EXCERPTED PASSAGE START
Trust Lands Explained

How Trust Lands Started

The idea of trust lands began with early leaders of our nation who believed that a strong democracy is founded upon a well-educated public. John Adams was a crucial figure in the discussion, saying that the education of “every rank and class of people, down to the lowest and the poorest” had “to be the care of the public” and “maintained at the public expense.” Its importance required that “no expense . . . would be too extravagant.”

They proposed that land be set aside for each new state entering the Union to support public schools and other important institutions. 

Unlike public lands, trust lands are held in trust for beneficiaries designated by Congress at statehood.

Utah’s Statehood

At Statehood in 1896, Congress granted Trust Lands to the new state of Utah with the provision that revenue earned from the sale or lease of the land be placed into permanent endowment for public schools. Since then, beneficiaries have been added to include Utah Schools for the Deaf, Utah Schools for the Blind, Utah State Hospital, Juvenile Justice Services, Miners Hospital, University of Utah, Utah State University, Colleges of Education, College of Mines and Earth Sciences at the University of Utah, state reservoirs, and public buildings.

Four Sections in Each Township

Trust Land parcels were largely allocated by apportioning the state into townships, each six by six miles, and dividing each township into 36 square-mile sections. Utah was given sections 2, 16, 32, and 36 in each township for public schools, resulting in a checkerboard of land ownership. All other designated state institutions were granted fixed amounts of acreage.

Trust Lands Administration

Created in 1994 by the Utah Legislature, the Trust Lands Administration manages Utah’s approximately  3.3 million acres of combined surface and mineral estate and an additional 1.2 million acres of minerals-only estate.

The agency generates revenue through energy development, real estate planning, and surface resource use. All proceeds are deposited into permanent endowments for each beneficiary. Since 1994, Trust Lands has generated $1.96 billion in revenue to help grow all permanent funds to $3.2 billion.

A separate agency—the School and Institutional Trust Funds Office—invests Permanent Fund endowments and calculates annual fund distributions for each beneficiary.
EXCERPTED PASSAGE END
TASKS:
a) Answer these questions using the trust lands page, one answer per line, marked the same way:
(i) In what year did Congress grant trust lands to Utah at statehood?
(ii) Which section numbers in each township did Utah receive for public schools?
(iii) What body created the Trust Lands Administration, and in what year?
b) Reproduce the passage of the trust lands page that begins at the words "Trust Land parcels" and stops after the words "amounts of acreage.".
c) List every means named in the trust lands page through which the Trust Lands Administration generates revenue.
The records that come next have no connection to the trust lands page.
PROVIDED MATERIAL START
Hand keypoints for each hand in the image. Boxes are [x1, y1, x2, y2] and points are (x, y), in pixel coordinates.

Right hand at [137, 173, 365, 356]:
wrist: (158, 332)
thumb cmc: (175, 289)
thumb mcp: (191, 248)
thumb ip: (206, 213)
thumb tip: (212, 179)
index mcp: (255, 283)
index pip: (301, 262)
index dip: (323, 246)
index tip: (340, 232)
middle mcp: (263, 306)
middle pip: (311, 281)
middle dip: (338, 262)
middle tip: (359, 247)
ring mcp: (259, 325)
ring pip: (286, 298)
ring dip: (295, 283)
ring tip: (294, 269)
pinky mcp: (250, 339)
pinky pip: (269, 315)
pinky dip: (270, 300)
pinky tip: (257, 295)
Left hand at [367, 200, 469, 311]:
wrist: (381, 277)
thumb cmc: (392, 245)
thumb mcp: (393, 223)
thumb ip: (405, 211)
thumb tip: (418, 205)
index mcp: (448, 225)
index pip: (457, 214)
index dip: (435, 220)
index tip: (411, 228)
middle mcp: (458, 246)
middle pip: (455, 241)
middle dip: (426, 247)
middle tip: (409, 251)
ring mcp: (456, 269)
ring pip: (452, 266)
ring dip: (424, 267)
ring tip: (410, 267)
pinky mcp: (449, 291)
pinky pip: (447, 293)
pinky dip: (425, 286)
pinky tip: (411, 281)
PROVIDED MATERIAL END
PROVIDED MATERIAL START
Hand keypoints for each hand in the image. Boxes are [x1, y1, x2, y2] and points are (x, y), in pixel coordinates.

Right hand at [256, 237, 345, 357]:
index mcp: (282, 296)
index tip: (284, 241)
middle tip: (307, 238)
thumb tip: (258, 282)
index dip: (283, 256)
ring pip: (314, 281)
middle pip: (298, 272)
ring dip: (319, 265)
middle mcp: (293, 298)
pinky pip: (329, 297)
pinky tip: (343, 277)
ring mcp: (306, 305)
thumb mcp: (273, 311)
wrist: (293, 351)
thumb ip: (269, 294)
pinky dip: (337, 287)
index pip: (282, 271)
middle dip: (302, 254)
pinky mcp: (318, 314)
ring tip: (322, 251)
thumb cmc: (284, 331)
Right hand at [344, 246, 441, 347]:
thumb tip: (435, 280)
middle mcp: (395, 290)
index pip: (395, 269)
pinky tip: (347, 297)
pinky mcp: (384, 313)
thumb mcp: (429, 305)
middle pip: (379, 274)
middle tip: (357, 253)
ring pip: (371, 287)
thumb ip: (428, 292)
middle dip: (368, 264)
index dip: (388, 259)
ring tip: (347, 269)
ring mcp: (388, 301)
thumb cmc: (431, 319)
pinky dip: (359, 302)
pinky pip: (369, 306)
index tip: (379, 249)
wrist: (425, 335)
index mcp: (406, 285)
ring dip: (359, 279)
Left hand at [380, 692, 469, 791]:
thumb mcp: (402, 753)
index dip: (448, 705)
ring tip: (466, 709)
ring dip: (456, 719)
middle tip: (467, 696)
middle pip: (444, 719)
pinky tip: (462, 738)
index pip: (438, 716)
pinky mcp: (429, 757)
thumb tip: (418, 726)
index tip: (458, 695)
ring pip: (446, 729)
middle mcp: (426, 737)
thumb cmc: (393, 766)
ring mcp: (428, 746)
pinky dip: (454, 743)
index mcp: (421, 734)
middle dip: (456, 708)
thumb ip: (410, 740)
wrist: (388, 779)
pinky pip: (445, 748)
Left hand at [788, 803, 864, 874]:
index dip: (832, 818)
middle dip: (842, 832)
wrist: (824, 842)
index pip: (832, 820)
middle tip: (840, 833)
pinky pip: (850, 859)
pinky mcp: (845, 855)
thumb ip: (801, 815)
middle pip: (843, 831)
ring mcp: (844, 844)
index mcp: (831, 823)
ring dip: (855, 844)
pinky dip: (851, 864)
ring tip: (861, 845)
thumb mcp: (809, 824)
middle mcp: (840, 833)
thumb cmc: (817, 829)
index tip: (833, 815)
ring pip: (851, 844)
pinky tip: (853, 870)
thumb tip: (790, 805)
PROVIDED MATERIAL END
ANSWERS BY TASK:
a)
(i) 1896
(ii) Sections 2, 16, 32, and 36
(iii) The Utah Legislature, in 1994

b)
Trust Land parcels were largely allocated by apportioning the state into townships, each six by six miles, and dividing each township into 36 square-mile sections. Utah was given sections 2, 16, 32, and 36 in each township for public schools, resulting in a checkerboard of land ownership. All other designated state institutions were granted fixed amounts of acreage.

c)
Energy development
Real estate planning
Surface resource use